Alexandre Julliard wrote:
Michael Stefaniuc mstefani@redhat.com writes:
Incorrect. Wine doesn't use write(2) but vfprintf(3) which operates on FILE handles; the output is buffered aka a vfprintf call won't translate 1:1 to a write(2) system call. But even if it would directly use write(2), that system call isn't atomic. A lot of people consider a write smaller/equal the PAGE_SIZE to be atomic but it isn't; one can get a short write because of an EINTR.
The ">>" redirection fixes the overwriting corruption but not the interleaving one. With multiple threads and enough debug output the chances are high to get a few interleaving corruption; i see it regularly in the output of winetest.exe runs.
No, Wine explicitly uses write(2) for debug output, and is careful about writing only complete lines precisely to avoid the interleaving issue.
Hmm ... I have looked at libs/wine/debug.c and not at NTDLL_dbg_vprintf().
Anyway the usage of write(2) in NTDLL_dbg_vprintf() is *wrong* as it doesn't check for short writes nor errors.
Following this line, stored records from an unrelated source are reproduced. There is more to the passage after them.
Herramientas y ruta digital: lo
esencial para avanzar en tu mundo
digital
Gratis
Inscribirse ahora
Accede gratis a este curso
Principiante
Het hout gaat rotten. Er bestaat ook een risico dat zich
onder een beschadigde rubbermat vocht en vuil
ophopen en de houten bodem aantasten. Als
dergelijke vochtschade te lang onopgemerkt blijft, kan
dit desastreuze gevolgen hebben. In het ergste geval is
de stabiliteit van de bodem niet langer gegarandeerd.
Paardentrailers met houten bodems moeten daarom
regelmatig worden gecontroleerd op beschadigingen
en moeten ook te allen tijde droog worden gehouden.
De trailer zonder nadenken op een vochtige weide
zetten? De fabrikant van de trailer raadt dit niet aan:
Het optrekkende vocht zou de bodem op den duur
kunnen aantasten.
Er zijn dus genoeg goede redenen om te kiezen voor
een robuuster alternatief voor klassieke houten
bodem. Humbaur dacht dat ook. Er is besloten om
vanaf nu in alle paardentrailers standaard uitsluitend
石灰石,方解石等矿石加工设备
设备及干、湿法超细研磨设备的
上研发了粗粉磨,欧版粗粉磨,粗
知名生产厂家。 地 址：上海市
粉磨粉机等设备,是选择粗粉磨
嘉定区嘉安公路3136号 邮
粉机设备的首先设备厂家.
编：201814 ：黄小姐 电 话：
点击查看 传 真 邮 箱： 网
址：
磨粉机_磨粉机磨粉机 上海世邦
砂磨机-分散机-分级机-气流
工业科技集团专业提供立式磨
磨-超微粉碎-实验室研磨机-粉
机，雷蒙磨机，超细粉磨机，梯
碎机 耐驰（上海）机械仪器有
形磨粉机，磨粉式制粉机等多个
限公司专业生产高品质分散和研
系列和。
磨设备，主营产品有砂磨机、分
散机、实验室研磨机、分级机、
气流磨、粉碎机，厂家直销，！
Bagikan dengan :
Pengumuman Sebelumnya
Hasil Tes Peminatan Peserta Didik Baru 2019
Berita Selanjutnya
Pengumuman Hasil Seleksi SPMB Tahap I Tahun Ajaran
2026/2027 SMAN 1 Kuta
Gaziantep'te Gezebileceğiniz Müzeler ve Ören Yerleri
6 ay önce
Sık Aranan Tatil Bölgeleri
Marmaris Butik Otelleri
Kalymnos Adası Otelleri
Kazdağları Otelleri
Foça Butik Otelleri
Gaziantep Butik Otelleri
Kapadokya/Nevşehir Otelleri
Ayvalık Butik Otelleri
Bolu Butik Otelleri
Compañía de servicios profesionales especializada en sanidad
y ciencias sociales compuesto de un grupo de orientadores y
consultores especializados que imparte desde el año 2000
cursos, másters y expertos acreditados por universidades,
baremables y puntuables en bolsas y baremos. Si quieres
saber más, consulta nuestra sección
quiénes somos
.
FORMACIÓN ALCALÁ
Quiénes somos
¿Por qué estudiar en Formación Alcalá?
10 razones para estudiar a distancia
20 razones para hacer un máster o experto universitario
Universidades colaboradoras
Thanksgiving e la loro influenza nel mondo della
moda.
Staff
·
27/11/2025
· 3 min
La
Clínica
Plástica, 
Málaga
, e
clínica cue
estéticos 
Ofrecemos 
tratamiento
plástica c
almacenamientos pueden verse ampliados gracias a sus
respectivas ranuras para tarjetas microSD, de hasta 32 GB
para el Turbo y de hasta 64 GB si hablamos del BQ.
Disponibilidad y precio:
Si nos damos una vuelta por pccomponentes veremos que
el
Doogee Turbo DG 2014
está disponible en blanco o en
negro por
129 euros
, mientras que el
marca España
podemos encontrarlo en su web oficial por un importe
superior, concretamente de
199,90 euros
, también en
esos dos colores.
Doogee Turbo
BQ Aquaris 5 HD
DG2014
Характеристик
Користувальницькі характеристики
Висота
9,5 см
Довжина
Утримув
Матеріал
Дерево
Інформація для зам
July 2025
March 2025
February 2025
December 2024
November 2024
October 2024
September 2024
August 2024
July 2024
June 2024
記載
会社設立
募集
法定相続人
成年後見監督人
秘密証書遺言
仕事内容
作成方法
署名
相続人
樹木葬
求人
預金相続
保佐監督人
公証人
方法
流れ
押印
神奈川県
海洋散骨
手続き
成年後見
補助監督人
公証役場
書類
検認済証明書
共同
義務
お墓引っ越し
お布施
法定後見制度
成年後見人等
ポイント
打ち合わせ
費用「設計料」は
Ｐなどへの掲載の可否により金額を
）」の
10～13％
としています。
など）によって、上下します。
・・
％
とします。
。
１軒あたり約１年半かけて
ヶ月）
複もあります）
It is good enough for debug output and better than using the FILE * functions but not good enough to prevent interleaving. It even introduces an opportunity for parts of a line to be overwritten in the case of short writes.
It does require O_APPEND to ensure that the writes don't step over each other, which is why you need ">>". It definitely makes a difference.
Yes it does; it didn't disagree with this fact.